* Extract:
##############################

Michele Oka Doner has often talked about how IGY “lit her fire” when she was in middle school. To this day, you can see the legacy of her school notebooks with their painstaking drawings of the mysterious forces in the oceans and solar system: it’s there in her letterpress book What Is White, where an ice particle is devised from the impression of wax cuts she made in her studio—“so embryonic,” as she puts it; or in her Celestial chairs with their arcs, swirls, and spirals approximating aurora patterns. IGY oriented her toward self-curated collections: shells and stones found on the beach and organized in rows like little friends, or her white stoneware raku Seeds and Pods spread evenly within an invisible square. No doubt, that engagement also led her to immense public projects, such as A Walk on the Beach at Miami International Airport; or Celestial Objects, first embedded at the entranceway of the Hayden Planetarium and now installed high on the walls of the Rose Center for Earth and Space at the American Museum of Natural History in New York; or, more recently, the sets and costumes for the Miami City Ballet’s Midsummer Night’s Dream, which she reimagined in “the mysterium” of the ocean with its coral and kelp and turtle grass.

Oka Doner, of course, is an artist, not a scientist. While nature is her subject to collect, visualize, depict, and replicate, her art is filtered through imagination and experience: the fragrant mangos ripening, falling, and rotting in her Miami backyard while she was growing up; her mother with frangipani tucked behind her ear; her father, a mayor of Miami Beach and a judge; college and graduate school in the political cauldron and artistic mélange of Ann Arbor in the 1960s; and the soulful artistic cultural institutions of Detroit in the ’70s. It’s the mixture of these particulars plus extraordinary design intelligence, huge energy, and, I suspect, a heaping dose of obsessiveness that make her work exceptional.

Not long ago I visited Oka Doner at her remarkable New York SoHo loft, which occupies the entire second floor of a historic cast-iron building and where she lives with her husband, Frederick Doner, and raised their two now grown sons. The studio is a vast and elegant space with sixteen-foot ceilings, a wall of double-height windows, fluted neoclassical cast-iron columns encircled by white-painted radiators, and an upper mezzanine from  which you can look down on an abundance of chairs, benches, and tables, including pieces by Carlo Bugatti and an ultramodern table that was a fiftieth birthday present from her friend, collector Mitchell Wolfson Jr. Everything in the open area has been introduced with intentionality, positioned with the same balance and asymmetrical symmetry as the stars and space matter that seem to float across Celestial Objects. And it is equally true of the ubiquitous smaller objects the artist has collected, molded, sculpted, carved, or gilded throughout her career—it was a pleasure to see so many of her signature pieces in their natural habitat.

##############################

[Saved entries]
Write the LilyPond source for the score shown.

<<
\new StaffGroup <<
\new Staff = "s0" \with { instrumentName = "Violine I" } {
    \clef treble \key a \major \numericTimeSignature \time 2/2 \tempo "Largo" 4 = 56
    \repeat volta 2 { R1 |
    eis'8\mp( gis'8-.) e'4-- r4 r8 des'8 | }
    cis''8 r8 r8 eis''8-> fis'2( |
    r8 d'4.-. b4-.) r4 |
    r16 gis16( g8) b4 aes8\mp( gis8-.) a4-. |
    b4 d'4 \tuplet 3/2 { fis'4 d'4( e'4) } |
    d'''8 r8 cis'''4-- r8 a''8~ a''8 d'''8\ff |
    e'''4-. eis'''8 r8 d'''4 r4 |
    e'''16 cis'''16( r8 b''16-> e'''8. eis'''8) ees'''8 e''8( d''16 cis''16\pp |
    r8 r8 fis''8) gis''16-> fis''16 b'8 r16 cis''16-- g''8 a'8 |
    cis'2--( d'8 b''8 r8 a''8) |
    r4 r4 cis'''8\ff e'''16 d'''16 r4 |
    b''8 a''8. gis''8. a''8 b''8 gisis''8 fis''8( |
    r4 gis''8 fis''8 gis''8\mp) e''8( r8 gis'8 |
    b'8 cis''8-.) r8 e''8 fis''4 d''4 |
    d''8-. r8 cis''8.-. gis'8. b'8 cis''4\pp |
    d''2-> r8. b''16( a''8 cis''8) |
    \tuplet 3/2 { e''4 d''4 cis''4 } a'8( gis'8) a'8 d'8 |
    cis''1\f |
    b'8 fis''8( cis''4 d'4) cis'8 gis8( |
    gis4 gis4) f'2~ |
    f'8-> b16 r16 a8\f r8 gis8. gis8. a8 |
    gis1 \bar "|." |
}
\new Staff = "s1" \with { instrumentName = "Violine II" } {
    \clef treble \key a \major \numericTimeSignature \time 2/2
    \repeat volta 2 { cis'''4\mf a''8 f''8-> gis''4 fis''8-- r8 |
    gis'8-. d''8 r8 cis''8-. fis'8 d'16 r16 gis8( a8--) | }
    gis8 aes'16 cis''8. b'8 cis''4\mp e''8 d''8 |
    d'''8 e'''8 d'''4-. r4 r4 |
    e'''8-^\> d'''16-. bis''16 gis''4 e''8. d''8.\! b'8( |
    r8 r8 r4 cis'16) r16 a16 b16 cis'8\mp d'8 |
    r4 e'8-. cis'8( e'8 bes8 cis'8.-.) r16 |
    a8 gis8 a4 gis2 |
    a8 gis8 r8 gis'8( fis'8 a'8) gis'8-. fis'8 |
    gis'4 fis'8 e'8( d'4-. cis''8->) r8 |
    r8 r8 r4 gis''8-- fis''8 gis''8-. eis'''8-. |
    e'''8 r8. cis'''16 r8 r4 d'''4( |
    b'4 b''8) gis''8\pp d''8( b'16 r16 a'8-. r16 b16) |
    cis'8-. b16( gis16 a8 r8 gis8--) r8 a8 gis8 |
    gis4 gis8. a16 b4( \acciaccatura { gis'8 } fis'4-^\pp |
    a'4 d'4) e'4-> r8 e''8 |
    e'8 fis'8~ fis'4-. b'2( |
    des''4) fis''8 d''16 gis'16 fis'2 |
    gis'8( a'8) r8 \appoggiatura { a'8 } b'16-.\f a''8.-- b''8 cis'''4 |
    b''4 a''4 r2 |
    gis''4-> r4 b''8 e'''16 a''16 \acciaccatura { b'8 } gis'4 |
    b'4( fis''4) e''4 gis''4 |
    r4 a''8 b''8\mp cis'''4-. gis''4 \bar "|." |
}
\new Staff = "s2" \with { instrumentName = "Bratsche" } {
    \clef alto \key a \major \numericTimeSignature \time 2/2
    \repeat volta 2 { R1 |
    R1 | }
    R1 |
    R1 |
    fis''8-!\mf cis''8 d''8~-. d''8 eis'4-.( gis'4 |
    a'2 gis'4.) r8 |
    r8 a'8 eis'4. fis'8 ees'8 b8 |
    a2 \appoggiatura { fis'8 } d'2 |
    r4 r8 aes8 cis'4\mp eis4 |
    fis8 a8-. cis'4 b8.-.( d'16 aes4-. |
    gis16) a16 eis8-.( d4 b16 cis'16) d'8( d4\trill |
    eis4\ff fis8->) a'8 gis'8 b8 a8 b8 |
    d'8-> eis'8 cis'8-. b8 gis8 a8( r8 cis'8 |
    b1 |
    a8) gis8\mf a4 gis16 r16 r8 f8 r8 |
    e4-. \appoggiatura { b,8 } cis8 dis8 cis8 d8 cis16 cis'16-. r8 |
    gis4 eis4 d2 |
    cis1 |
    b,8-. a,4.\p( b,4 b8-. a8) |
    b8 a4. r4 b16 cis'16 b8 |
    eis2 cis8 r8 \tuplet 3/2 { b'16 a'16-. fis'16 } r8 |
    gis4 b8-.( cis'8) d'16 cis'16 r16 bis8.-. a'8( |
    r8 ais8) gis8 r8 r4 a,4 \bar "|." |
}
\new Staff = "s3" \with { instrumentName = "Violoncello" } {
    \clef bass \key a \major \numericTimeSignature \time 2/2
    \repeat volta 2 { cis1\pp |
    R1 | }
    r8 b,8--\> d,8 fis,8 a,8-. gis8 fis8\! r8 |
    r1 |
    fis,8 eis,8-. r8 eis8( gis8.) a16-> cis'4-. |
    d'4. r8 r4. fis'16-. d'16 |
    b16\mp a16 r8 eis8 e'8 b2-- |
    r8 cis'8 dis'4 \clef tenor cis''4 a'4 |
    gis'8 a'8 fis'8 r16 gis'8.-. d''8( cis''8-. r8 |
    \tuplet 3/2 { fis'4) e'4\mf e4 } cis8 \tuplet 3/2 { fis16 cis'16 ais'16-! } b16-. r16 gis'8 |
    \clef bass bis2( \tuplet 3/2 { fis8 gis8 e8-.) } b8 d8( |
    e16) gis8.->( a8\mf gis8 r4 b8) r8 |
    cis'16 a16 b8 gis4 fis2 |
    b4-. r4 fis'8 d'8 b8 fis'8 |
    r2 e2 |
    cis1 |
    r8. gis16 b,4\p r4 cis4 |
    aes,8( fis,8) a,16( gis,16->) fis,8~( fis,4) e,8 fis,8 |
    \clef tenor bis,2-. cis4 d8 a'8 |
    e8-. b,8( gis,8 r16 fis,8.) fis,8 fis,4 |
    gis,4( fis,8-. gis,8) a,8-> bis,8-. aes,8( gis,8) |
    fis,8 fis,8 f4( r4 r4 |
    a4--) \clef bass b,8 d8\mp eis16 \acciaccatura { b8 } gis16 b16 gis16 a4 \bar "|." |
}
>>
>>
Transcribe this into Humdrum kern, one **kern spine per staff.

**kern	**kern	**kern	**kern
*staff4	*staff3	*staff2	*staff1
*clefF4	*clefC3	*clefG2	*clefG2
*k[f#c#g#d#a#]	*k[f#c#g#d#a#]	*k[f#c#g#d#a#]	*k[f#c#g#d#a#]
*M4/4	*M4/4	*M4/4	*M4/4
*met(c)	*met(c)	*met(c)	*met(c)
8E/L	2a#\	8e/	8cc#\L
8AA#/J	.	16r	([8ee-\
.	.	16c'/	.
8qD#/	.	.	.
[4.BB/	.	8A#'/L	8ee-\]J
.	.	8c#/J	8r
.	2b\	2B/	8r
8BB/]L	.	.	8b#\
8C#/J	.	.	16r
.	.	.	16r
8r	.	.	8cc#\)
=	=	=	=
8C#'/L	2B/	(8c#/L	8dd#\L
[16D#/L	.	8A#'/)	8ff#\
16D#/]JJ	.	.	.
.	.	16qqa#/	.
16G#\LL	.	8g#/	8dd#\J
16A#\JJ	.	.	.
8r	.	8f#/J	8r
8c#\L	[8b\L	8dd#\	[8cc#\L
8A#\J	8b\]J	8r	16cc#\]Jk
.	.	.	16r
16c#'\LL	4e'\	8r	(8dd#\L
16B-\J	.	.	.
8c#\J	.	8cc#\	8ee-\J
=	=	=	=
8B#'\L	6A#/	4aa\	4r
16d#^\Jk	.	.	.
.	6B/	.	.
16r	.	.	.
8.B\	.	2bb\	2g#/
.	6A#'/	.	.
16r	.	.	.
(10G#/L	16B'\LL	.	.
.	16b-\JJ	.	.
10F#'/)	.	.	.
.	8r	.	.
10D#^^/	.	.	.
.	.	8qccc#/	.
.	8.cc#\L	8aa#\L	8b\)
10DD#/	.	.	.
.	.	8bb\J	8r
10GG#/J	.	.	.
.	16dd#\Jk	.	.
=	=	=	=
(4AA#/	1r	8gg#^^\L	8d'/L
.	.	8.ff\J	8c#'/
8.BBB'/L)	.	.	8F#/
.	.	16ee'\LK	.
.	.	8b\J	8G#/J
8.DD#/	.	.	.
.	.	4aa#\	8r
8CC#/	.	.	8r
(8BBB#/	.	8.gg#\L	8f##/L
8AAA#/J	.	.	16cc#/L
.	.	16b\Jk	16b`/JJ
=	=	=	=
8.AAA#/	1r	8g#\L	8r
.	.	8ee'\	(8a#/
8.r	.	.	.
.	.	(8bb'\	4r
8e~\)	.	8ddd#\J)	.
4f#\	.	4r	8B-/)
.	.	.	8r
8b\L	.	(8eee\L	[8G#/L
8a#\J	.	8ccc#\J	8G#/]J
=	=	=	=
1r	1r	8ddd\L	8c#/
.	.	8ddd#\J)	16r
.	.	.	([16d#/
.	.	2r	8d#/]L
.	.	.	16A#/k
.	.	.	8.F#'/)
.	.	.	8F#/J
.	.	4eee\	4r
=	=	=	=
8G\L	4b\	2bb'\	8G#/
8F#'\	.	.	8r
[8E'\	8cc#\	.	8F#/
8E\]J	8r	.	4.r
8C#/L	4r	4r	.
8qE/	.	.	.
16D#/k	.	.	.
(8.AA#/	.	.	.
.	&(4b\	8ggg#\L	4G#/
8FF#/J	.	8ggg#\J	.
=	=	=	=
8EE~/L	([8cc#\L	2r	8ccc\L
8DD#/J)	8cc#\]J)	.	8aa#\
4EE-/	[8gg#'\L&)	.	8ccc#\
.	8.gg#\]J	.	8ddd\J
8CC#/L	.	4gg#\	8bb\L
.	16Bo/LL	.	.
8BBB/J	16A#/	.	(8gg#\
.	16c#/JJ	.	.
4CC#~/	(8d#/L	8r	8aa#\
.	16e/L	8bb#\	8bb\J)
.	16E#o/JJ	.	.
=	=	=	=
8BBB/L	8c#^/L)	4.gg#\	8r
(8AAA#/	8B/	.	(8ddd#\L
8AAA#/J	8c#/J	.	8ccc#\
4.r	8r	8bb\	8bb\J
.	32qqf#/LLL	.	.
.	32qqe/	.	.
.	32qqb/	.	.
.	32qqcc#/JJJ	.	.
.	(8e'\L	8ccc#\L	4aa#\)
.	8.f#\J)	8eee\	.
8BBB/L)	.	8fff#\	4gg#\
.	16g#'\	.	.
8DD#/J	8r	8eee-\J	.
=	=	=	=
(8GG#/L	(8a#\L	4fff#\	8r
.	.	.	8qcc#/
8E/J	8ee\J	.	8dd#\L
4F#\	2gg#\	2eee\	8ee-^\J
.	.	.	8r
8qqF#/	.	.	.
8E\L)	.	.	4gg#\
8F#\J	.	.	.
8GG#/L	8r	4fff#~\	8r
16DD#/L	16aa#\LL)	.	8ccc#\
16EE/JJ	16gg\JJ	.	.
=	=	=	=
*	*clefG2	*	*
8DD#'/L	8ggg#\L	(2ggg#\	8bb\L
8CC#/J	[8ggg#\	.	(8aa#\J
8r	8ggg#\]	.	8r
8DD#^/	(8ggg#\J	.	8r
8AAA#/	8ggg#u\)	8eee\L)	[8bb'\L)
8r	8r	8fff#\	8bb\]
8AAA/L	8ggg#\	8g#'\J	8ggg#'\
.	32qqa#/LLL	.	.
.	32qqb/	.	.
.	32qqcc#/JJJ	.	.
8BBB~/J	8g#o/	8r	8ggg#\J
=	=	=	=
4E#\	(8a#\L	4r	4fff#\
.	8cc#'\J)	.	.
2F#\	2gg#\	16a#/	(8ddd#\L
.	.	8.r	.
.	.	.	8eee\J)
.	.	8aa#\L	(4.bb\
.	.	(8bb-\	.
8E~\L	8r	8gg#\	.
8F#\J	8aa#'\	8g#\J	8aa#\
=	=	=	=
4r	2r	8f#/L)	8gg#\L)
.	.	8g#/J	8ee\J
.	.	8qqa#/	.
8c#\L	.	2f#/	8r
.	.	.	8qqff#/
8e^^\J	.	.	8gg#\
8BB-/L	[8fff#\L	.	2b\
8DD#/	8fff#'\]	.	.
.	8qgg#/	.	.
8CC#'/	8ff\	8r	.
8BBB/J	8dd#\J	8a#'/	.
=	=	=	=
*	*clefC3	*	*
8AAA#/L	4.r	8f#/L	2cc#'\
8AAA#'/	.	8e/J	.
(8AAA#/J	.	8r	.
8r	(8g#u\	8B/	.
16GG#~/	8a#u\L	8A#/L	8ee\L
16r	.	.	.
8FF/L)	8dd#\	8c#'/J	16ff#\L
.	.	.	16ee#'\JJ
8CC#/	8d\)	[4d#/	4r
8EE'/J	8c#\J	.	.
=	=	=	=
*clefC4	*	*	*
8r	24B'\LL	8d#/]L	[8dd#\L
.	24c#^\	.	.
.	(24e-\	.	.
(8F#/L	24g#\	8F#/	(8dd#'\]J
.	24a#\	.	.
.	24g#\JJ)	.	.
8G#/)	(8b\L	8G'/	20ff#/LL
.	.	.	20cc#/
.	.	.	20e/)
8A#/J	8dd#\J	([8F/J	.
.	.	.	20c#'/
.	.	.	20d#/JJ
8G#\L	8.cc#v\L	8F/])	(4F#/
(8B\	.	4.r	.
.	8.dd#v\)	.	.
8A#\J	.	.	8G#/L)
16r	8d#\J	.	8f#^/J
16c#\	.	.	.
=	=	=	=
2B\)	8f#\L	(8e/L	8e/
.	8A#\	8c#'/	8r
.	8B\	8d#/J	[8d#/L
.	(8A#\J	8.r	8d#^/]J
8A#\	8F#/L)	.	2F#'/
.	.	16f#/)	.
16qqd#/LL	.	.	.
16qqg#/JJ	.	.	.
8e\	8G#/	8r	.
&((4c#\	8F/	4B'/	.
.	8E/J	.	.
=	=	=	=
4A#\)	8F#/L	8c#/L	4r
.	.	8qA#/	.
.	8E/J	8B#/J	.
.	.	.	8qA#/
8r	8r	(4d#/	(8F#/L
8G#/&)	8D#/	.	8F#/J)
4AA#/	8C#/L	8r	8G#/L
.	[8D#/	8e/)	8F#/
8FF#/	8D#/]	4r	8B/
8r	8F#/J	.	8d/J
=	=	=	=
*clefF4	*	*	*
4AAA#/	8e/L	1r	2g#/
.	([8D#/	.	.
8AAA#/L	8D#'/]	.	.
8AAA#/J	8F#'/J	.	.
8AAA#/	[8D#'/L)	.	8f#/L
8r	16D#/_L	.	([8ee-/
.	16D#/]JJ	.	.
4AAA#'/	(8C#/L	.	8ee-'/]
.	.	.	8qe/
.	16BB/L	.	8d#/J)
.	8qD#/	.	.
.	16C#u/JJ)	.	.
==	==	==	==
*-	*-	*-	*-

##############################

* Requirement: Extend the piece on Michele Oka Doner, picking up right after its last sentence.

* Answer to the problem:
Almost three hundred of Oka Doner’s porcelain Soul Catchers are mounted as sentries on the curving wall of the entranceway. She began making these anthropomorphic forms in the late 1970s and returned to them during her 2008–2010 residency at the historic Nymphenburg Porcelain Manufactory in Germany, creating fifteen hundred more. If you look at the figures carefully, you see how similar they are to naturally holed beach stones; but, with twisted, gouged, pocked, and abraded surfaces and ranging in size from two to ten inches long, they seem also to be votive figures, skeletal heads, skulls with chins, skulls with necks, heads on spikes, members of a prehistoric family, souls of the dead casting their spells.

“You’re coming into my cave,” the artist warns teasingly, then continues, “and this is a cave. The space is only differentiated by use, not by walls.” Once inside, your eyes go immediately to a huge ink drawing, a study for an architectural dome in Doha, based on a photograph of mother-of-pearl seen under a microscope. The undulating, mosaic-like pattern could be the depiction of geologic terrain, the surface of a piece of granite or basalt, the body of a sponge resting on a seabed, or a thousand other things. That instability of potential is a theme that runs throughout Oka Doner’s work. She’s constantly pointing out how objects found in nature—fossils or stones, for instance—resemble a human hand or a heart or a footprint.

A cabinet inset in a wall displays one of her armless Tattooed Dolls, part of an early series inspired by the pricked surfaces and torso shapes of coral. This one has the serene face of a child Buddha and sits flat without a pedestal, legs spread apart like a baby doll. From the outset, Oka Doner’s figurative pieces were prompted by the collecting she did as a child and they retain the look of organic materials worn down, broken, and drifted up on the shore. This is also the case with a group of striped, armless (and sometimes headless) figures with staffs, all of them banded like zebra-striped shells. But their broken-off leg stumps suggest a narrative; you wonder if they’ve been wounded or violated or if, perhaps, they came into the world incompletely complete. Amulets, masks, artifacts, arrowheads, odds and ends from the artist’s foundry are lined up like grave offerings in front of the ceramic figures, an extension of the play between anthropology and artistry, collecting and making.

Toward the center of the room, a Burning Bush candelabra rests on the lid of a grand piano like a bundle of branches or tumbleweed. A cast-bronze Radiant table supports a variety of design objects inspired by the ocean and its detritus—three of Oka Doner’s hand-blown and etched crystal bowls set on bronze and cast-glass reefs and a wax sculpture of a brain that, she says, “emulates or suggests brain coral” beneath a glass dome. A cast-glass Radiant plate holds tropical seeds and foraged materials arranged and loosely organized across quadrants.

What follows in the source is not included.